▸ **RECORD SET**
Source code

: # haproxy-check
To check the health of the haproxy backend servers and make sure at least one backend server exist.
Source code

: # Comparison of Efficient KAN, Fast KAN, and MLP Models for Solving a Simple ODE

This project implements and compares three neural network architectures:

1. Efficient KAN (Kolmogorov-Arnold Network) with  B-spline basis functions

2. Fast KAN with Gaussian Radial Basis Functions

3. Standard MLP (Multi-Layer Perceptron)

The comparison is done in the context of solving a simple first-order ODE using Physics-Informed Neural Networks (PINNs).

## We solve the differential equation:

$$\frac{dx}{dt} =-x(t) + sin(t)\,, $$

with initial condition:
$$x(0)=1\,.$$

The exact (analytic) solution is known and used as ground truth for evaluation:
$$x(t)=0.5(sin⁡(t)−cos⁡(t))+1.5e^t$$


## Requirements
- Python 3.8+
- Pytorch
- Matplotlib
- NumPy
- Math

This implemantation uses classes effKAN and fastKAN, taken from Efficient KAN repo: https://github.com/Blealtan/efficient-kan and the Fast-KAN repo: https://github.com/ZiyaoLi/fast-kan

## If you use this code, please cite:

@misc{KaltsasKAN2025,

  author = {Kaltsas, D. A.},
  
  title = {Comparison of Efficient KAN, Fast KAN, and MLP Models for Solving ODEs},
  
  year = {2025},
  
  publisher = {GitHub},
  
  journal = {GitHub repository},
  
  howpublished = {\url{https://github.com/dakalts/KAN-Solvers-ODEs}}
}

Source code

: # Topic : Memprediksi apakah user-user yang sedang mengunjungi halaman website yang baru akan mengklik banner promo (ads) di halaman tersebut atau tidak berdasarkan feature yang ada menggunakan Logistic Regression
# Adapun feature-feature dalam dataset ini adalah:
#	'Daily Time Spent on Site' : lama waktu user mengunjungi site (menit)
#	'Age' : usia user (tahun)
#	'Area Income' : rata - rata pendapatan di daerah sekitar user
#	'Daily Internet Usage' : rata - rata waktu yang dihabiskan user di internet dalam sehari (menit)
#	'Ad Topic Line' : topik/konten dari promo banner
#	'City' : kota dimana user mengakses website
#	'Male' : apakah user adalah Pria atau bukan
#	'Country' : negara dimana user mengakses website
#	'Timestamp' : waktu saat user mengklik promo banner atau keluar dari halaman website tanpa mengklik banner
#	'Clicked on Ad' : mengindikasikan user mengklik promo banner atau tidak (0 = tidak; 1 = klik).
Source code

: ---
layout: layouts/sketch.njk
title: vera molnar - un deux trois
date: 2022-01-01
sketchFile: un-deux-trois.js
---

▸ **TASK GOAL**
Reproduce every line of the material above exactly.

▸ **ANSWER SPACE**
Source code

: # haproxy-check
To check the health of the haproxy backend servers and make sure at least one backend server exist.
Source code

: # Comparison of Efficient KAN, Fast KAN, and MLP Models for Solving a Simple ODE

This project implements and compares three neural network architectures:

1. Efficient KAN (Kolmogorov-Arnold Network) with  B-spline basis functions

2. Fast KAN with Gaussian Radial Basis Functions

3. Standard MLP (Multi-Layer Perceptron)

The comparison is done in the context of solving a simple first-order ODE using Physics-Informed Neural Networks (PINNs).

## We solve the differential equation:

$$\frac{dx}{dt} =-x(t) + sin(t)\,, $$

with initial condition:
$$x(0)=1\,.$$

The exact (analytic) solution is known and used as ground truth for evaluation:
$$x(t)=0.5(sin⁡(t)−cos⁡(t))+1.5e^t$$


## Requirements
- Python 3.8+
- Pytorch
- Matplotlib
- NumPy
- Math

This implemantation uses classes effKAN and fastKAN, taken from Efficient KAN repo: https://github.com/Blealtan/efficient-kan and the Fast-KAN repo: https://github.com/ZiyaoLi/fast-kan

## If you use this code, please cite:

@misc{KaltsasKAN2025,

  author = {Kaltsas, D. A.},
  
  title = {Comparison of Efficient KAN, Fast KAN, and MLP Models for Solving ODEs},
  
  year = {2025},
  
  publisher = {GitHub},
  
  journal = {GitHub repository},
  
  howpublished = {\url{https://github.com/dakalts/KAN-Solvers-ODEs}}
}

Source code

: # Topic : Memprediksi apakah user-user yang sedang mengunjungi halaman website yang baru akan mengklik banner promo (ads) di halaman tersebut atau tidak berdasarkan feature yang ada menggunakan Logistic Regression
# Adapun feature-feature dalam dataset ini adalah:
#	'Daily Time Spent on Site' : lama waktu user mengunjungi site (menit)
#	'Age' : usia user (tahun)
#	'Area Income' : rata - rata pendapatan di daerah sekitar user
#	'Daily Internet Usage' : rata - rata waktu yang dihabiskan user di internet dalam sehari (menit)
#	'Ad Topic Line' : topik/konten dari promo banner
#	'City' : kota dimana user mengakses website
#	'Male' : apakah user adalah Pria atau bukan
#	'Country' : negara dimana user mengakses website
#	'Timestamp' : waktu saat user mengklik promo banner atau keluar dari halaman website tanpa mengklik banner
#	'Clicked on Ad' : mengindikasikan user mengklik promo banner atau tidak (0 = tidak; 1 = klik).
Source code

: ---
layout: layouts/sketch.njk
title: vera molnar - un deux trois
date: 2022-01-01
sketchFile: un-deux-trois.js
---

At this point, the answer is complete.